Sectarian genie is out of the bottle from Syria to Iraq

BEIRUT, (Reuters) – As jihadists storm through the Sunni heartlands of Iraq towards Baghdad, where a Shi’ite government they regard as heretic clings on, they have lifted the veil on deep sectarianism which has also stoked the fires of Syria’s civil war and is spilling over into vulnerable mosaic societies such as Lebanon.

The sectarian genie is now well out of the bottle, eclipsing traditional inter-state rivalries that plague the Middle East – even if these still play a part in the drama.

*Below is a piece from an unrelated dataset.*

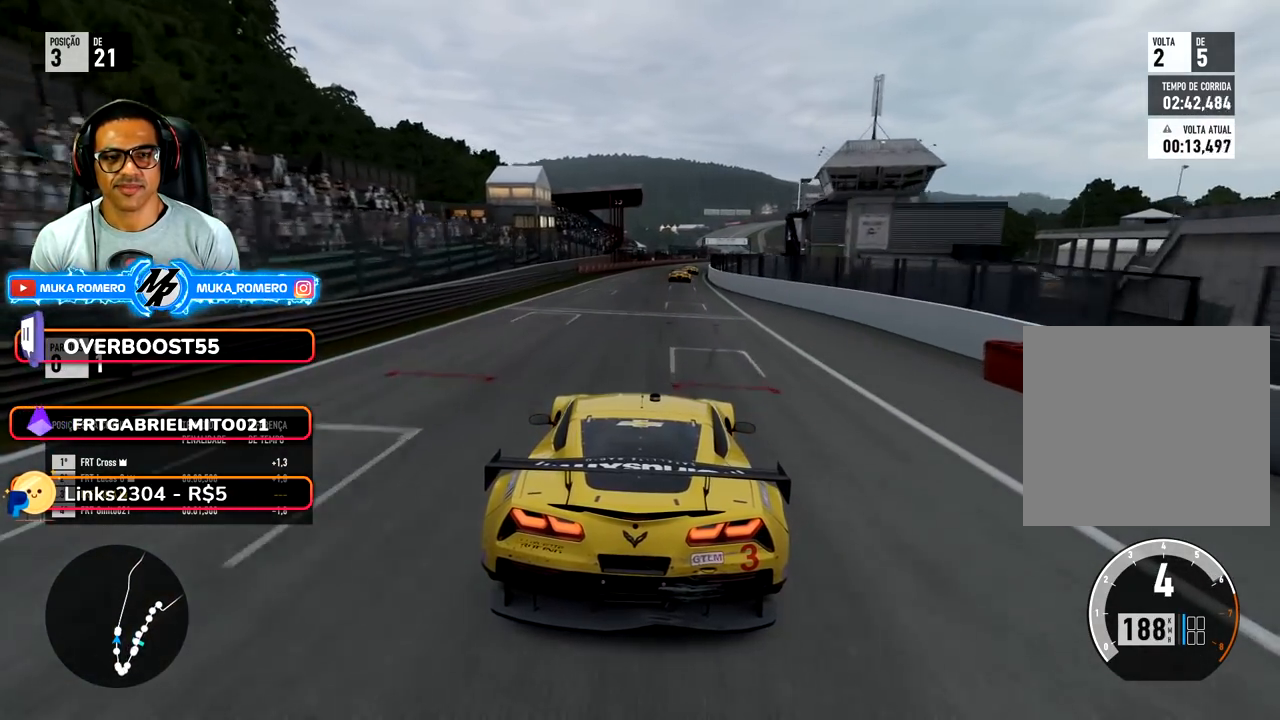
{"buttons": ["R2"], "left_stick": "right", "right_stick": "center", "events": [[17, "left_stick", "center"], [117, "left_stick", "right"], [317, "left_stick", "center"], [433, "left_stick", "right"]]}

The 1979 Islamic Revolution brought a Shi’ite theocracy to power in non-Arab Iran, giving a sectarian edge to the long-standing, state-to-state contest for influence in the Gulf between Iran and Saudi Arabia, an absolute monarchy underpinned by the fundamentalist tenets of Sunni Wahhabi doctrine.

And the 2003 US invasion shattered Iraq into ethno-sectarian fragments, giving the majority Shi’ites the whip-hand over the Sunni minority and overturning a century-old balance of power.

Now the Syrian conflict pitting a government whose core is President Bashar al-Assad’s Alawites, a minority sect descended from Shi’ism, in an all-out war against rebels made up mainly from the Sunni majority, has lured jihadi volunteers to create an almost seamless sectarian battlefield from Baghdad to Beirut.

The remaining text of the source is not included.